MPC can compute across private inputs without a single trusted operator, but normal backend teams often experience it as protocol-heavy, expensive, and hard to reason about before deployment.

MPC For Normal Backend Engineers

Field Card
Problem Why is MPC still too hard for normal backend engineers?
The itch Developers who can ship APIs, queues, and databases still struggle with parties, circuits, preprocessing, threat models, and deployment ceremonies.
Why it matters Useful private collaboration remains trapped in specialist teams.
Current workaround Hire cryptographers, use vendor black boxes, or avoid MPC.
Why the workaround is insufficient It slows adoption and makes security claims hard for application teams to inspect.
What good progress would look like Developer abstractions that expose parties, allowed outputs, collusion assumptions, and cost without requiring protocol expertise.
Difficulty Hard
Good for Systems builder, cryptographer, backend engineer
Related PETs MPC, PSI, clean rooms
Possible first contribution Build a small MPC service template for one analytics task with deployment diagrams, cost estimates, and failure-mode docs.

- **Work order a**
Count the lines of the records that contain the string "wider", where case counts. Give only the number.
The field card on MPC has no connection to the records.

- **Data to use**
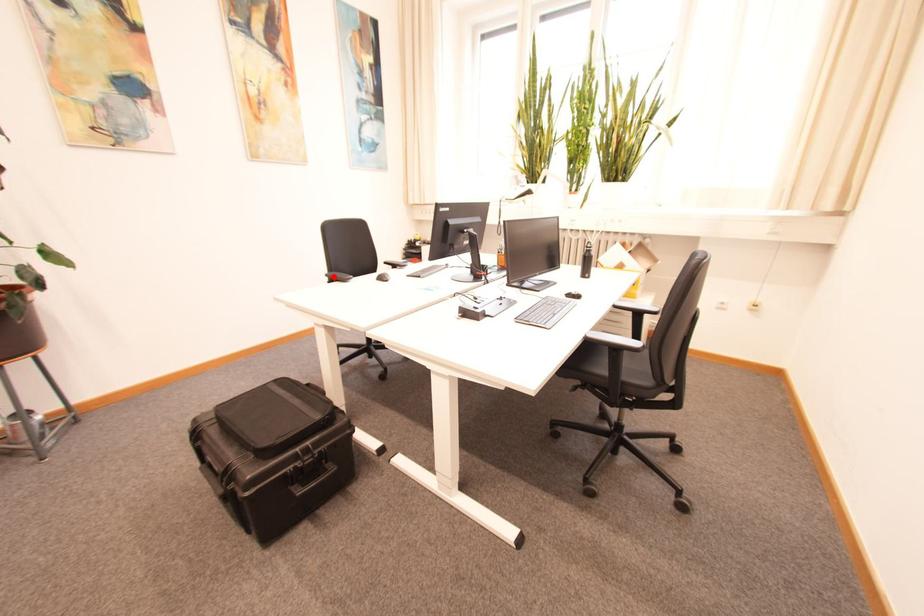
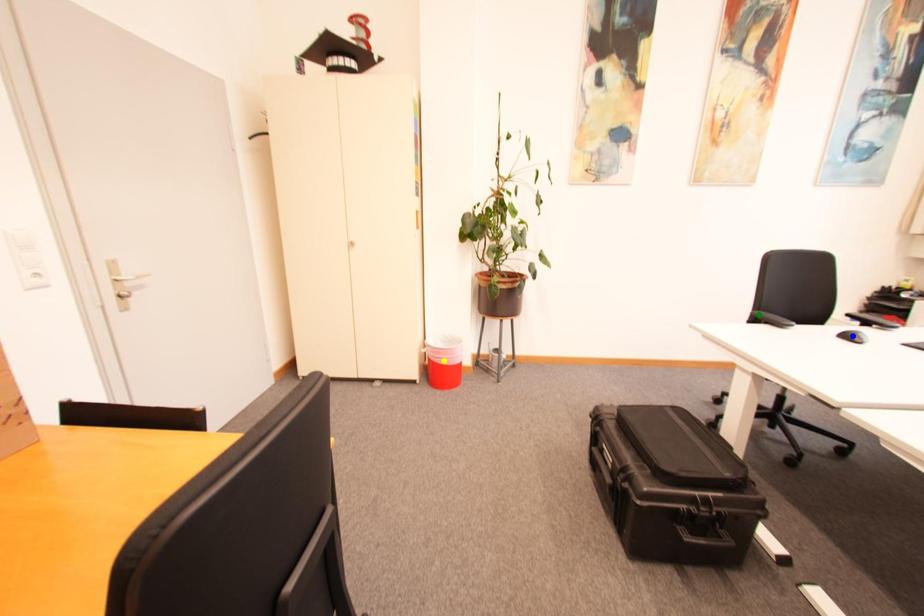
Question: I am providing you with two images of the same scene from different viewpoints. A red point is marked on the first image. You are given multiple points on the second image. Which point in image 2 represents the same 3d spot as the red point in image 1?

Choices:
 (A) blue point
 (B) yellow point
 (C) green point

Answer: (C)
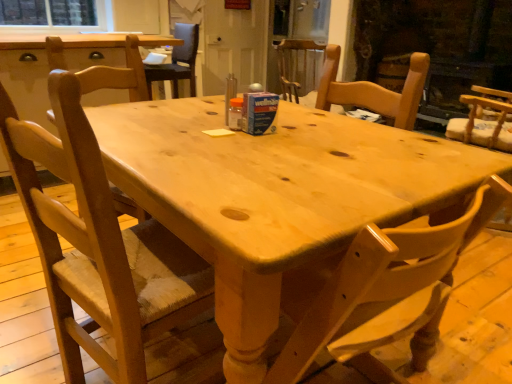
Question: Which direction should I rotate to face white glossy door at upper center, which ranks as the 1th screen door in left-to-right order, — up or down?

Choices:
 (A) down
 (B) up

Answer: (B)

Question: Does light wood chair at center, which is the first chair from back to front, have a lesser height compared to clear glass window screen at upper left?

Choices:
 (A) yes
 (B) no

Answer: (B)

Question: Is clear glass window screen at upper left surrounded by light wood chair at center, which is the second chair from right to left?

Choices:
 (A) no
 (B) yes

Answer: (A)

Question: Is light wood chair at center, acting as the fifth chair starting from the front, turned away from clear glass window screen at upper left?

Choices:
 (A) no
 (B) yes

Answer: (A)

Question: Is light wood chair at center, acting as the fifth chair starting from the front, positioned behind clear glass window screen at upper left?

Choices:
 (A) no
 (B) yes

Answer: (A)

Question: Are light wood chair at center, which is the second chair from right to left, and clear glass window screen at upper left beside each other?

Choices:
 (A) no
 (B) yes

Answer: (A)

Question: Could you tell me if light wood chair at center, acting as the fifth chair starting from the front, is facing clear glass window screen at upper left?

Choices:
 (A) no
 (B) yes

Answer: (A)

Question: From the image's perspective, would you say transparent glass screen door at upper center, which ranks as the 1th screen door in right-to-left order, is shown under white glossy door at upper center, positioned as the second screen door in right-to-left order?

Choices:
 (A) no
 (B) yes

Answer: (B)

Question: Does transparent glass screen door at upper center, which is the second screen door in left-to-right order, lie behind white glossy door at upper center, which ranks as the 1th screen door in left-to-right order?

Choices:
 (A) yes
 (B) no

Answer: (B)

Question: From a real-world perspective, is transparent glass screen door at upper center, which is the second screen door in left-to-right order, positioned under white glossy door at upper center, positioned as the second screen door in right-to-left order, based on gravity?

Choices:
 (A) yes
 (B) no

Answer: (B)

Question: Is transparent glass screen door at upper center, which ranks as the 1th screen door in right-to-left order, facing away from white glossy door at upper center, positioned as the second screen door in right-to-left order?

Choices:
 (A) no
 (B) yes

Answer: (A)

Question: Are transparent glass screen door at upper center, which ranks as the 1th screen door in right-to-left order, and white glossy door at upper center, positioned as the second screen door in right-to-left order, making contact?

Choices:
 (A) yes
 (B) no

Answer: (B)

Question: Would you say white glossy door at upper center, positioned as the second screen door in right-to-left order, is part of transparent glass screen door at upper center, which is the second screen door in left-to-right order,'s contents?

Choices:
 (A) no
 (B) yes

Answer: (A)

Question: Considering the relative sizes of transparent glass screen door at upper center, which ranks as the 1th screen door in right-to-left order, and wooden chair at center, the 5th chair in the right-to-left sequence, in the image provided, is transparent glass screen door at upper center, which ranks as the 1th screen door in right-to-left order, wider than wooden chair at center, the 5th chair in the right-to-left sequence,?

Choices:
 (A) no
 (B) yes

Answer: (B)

--

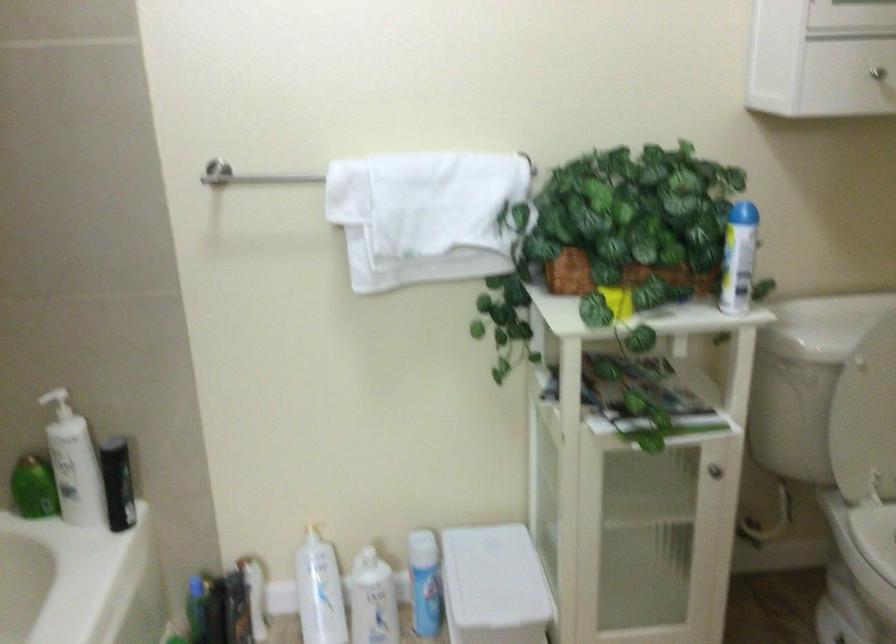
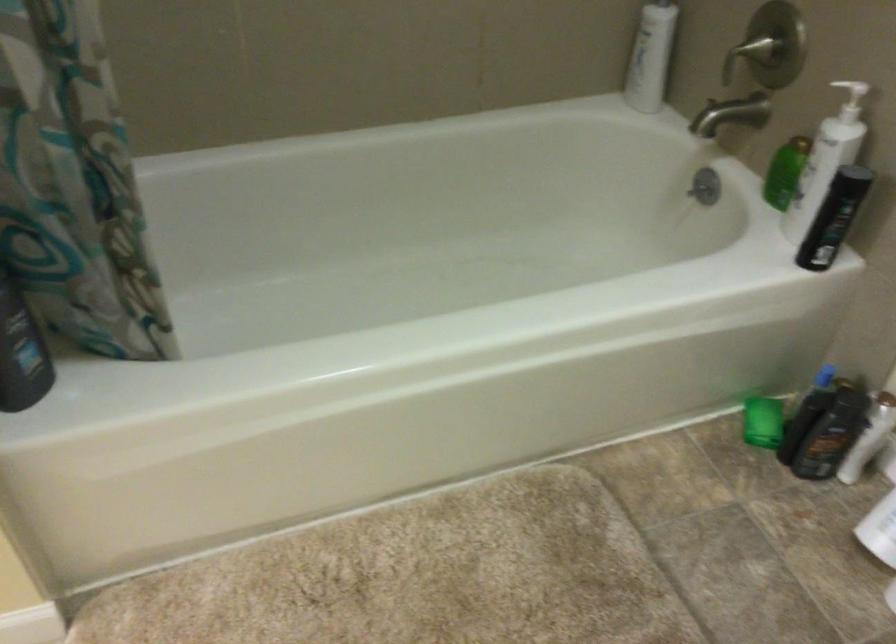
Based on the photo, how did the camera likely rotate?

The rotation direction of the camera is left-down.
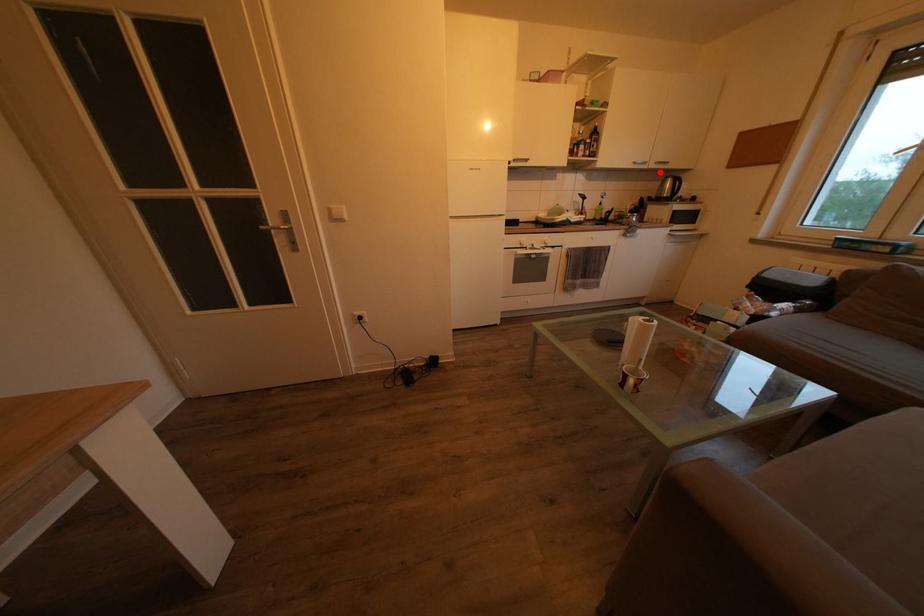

---

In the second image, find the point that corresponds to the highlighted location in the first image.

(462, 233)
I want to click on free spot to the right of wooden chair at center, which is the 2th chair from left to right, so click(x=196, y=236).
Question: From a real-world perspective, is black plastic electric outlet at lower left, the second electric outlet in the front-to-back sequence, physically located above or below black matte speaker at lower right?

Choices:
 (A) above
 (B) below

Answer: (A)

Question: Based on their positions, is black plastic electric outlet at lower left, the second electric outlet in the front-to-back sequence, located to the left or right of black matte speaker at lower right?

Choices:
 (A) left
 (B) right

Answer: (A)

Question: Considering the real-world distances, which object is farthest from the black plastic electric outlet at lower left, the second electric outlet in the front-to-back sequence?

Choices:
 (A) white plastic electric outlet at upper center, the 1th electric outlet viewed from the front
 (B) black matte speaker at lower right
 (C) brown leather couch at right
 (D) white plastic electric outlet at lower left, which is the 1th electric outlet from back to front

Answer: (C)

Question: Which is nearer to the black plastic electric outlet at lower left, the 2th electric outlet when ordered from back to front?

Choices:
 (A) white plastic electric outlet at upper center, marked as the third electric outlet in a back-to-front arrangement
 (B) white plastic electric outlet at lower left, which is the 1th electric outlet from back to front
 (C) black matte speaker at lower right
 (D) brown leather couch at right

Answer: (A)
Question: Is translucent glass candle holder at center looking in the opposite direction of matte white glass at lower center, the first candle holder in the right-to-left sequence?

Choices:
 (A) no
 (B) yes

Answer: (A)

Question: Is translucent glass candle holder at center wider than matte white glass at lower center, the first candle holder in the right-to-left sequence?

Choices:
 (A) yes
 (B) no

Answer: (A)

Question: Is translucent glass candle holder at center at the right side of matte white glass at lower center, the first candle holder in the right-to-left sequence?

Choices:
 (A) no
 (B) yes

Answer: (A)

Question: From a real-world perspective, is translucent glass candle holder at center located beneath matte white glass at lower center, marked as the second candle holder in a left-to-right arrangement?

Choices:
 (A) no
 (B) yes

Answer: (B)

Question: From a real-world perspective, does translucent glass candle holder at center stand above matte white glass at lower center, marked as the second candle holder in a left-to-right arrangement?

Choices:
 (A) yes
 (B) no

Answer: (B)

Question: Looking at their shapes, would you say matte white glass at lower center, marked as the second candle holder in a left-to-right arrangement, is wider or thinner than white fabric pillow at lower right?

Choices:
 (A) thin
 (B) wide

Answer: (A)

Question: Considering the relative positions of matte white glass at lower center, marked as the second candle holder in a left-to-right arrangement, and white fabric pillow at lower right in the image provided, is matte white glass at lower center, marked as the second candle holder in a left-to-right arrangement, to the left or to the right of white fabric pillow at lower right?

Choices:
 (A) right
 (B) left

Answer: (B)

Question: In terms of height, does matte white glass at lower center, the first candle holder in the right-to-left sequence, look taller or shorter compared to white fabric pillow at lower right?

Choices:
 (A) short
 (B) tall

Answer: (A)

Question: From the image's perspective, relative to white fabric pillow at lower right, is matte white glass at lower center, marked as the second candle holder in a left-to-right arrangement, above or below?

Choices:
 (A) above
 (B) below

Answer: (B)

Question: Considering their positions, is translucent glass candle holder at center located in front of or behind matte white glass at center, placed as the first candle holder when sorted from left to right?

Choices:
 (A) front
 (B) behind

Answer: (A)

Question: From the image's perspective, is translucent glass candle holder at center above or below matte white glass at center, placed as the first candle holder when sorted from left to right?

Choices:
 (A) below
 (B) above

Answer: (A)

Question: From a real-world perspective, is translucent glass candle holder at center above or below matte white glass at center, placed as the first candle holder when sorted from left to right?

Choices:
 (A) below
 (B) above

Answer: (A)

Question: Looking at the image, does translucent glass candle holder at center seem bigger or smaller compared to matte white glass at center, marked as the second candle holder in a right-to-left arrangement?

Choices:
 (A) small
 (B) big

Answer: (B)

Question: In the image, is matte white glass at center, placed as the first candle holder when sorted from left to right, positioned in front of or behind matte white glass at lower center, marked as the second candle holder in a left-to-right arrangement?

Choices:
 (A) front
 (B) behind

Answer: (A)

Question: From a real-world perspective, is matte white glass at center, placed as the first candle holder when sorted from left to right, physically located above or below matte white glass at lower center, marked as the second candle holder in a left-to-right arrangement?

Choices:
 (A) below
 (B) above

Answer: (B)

- **Work order b**
Please print the part of the field card on MPC starting with "MPC For Normal" and going on through "or avoid MPC.", copied exactly.

- **Solution a**
3

- **Solution b**
MPC For Normal Backend Engineers

Field Card
Problem Why is MPC still too hard for normal backend engineers?
The itch Developers who can ship APIs, queues, and databases still struggle with parties, circuits, preprocessing, threat models, and deployment ceremonies.
Why it matters Useful private collaboration remains trapped in specialist teams.
Current workaround Hire cryptographers, use vendor black boxes, or avoid MPC.